* [ПРЕДОСТАВЛЕННЫЙ ОТРЫВОК]
%%

29 ноября 1897 г. новый начальник эскадры Тихого океана контр-адмирал Ф.В. Дубасов получил приказ на основании уже полученного разрешения китайского правительства направить отряд из трёх кораблей в Порт-Артур и не допустить возможного захвата его англичанами. Отряд кораблей под командой контр-адмирала М.А. Реунова в составе крейсеров «Адмирал Нахимов» и «Адмирал Корнилов» и канонерской лодки «Отважный» 3 декабря 1897 г. бросил якорь на внешнем рейде крепости и остался там зимовать. Второй отряд в составе крейсера «Дмитрий Донской» и канонерских лодок «Сивуч» и «Гремящий», занял рейд города Талиенван (кит. Да-лянь-вань).

17 декабря 1897 г. два английских крейсера прибыли на внешний рейд Порт-Артура, но китайцы запретили им вход в гавань. Игнорируя запрет (как же, эти «желтые обезьяны» смеют что-то запрещать владычице морей!), английский флагман зашел на внутренний рейд, где стояли три русских военных корабля. Три часа (!) командир английского отряда играл на нервах русских моряков, затем покинул порт. 18 декабря 1897 г. английская эскадра бросила якорь в Чемульпо.

%%

* [СОБРАННЫЕ ДАННЫЕ]
%%

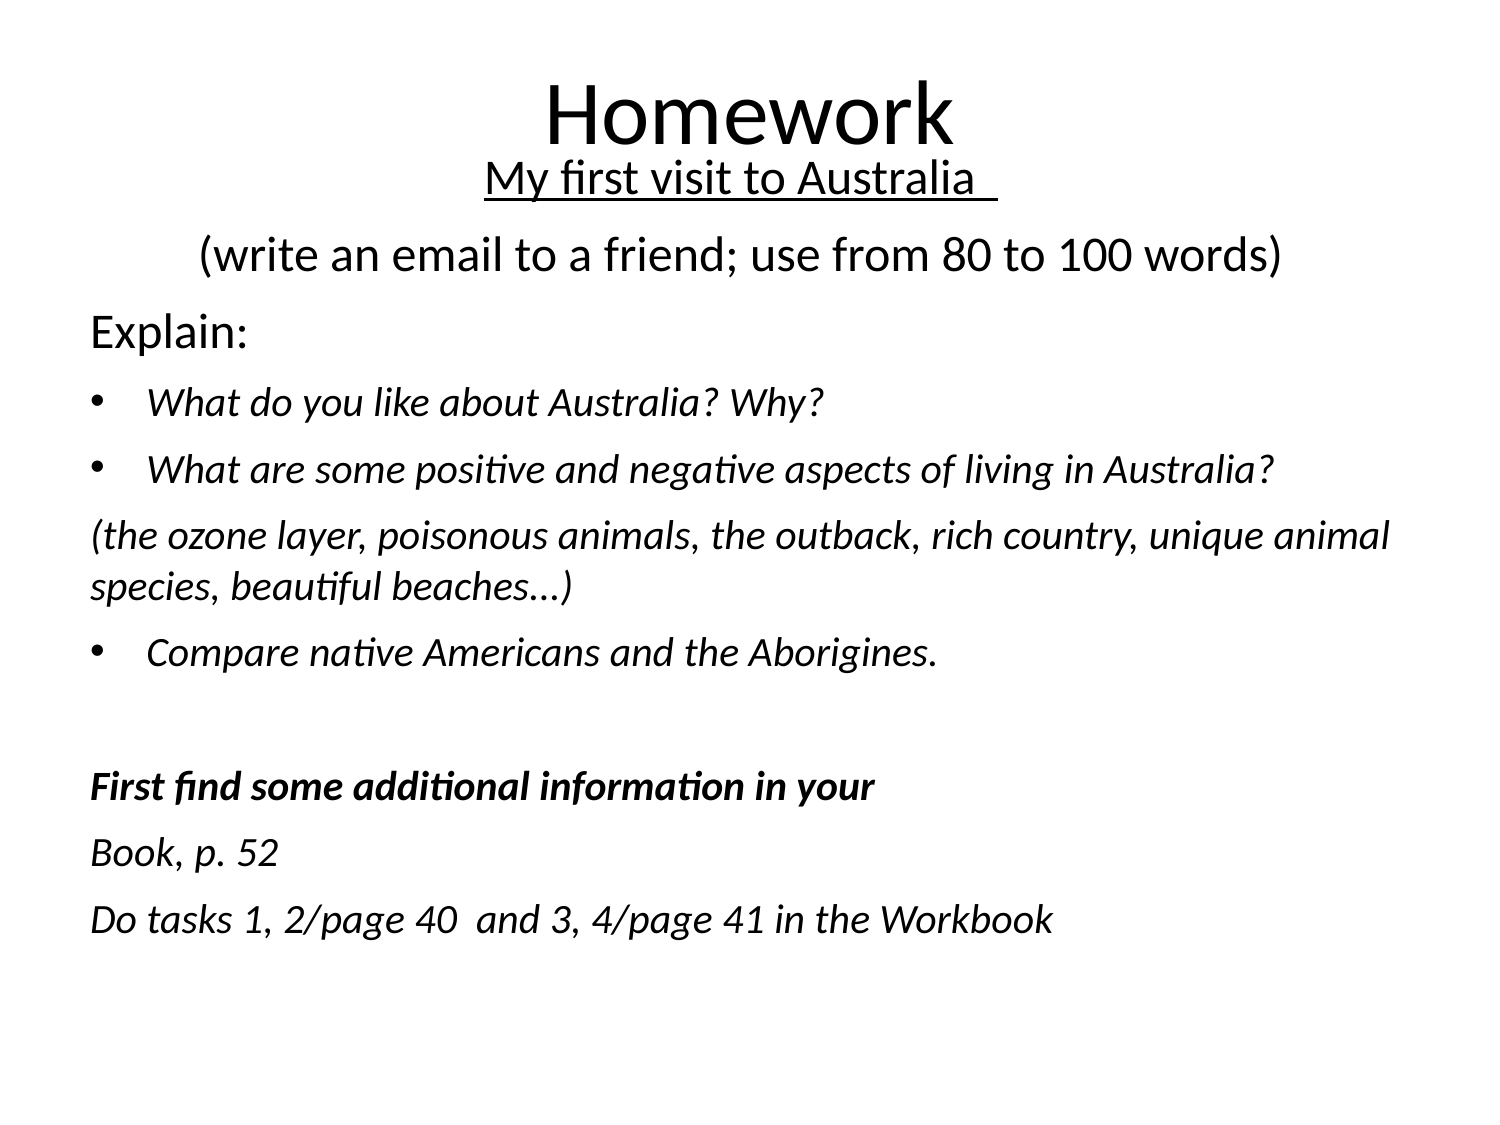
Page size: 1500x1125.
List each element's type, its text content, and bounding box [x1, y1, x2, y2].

%%

* [УСЛОВИЕ ЗАДАНИЯ]
Кратко перескажите абзац отрывка о Порт-Артуре, начинающийся словами «29 ноября 1897 г. новый начальник эскадры», и сохраните его основные факты. Данные здесь приведены как самостоятельный материал.

* [ОТВЕТ К ЗАДАНИЮ]
29 ноября 1897 г. контр-адмирал Ф.В. Дубасов, новый начальник эскадры Тихого океана, получил приказ. Китайское правительство уже дало разрешение, и он должен был отправить три корабля в Порт-Артур, чтобы не допустить возможного захвата порта англичанами. 3 декабря отряд контр-адмирала М.А. Реунова встал на якорь на внешнем рейде крепости и остался там зимовать. В отряд входили крейсеры «Адмирал Нахимов» и «Адмирал Корнилов» и канонерская лодка «Отважный». Второй отряд занял рейд Талиенвана: крейсер «Дмитрий Донской» и канонерские лодки «Сивуч» и «Гремящий».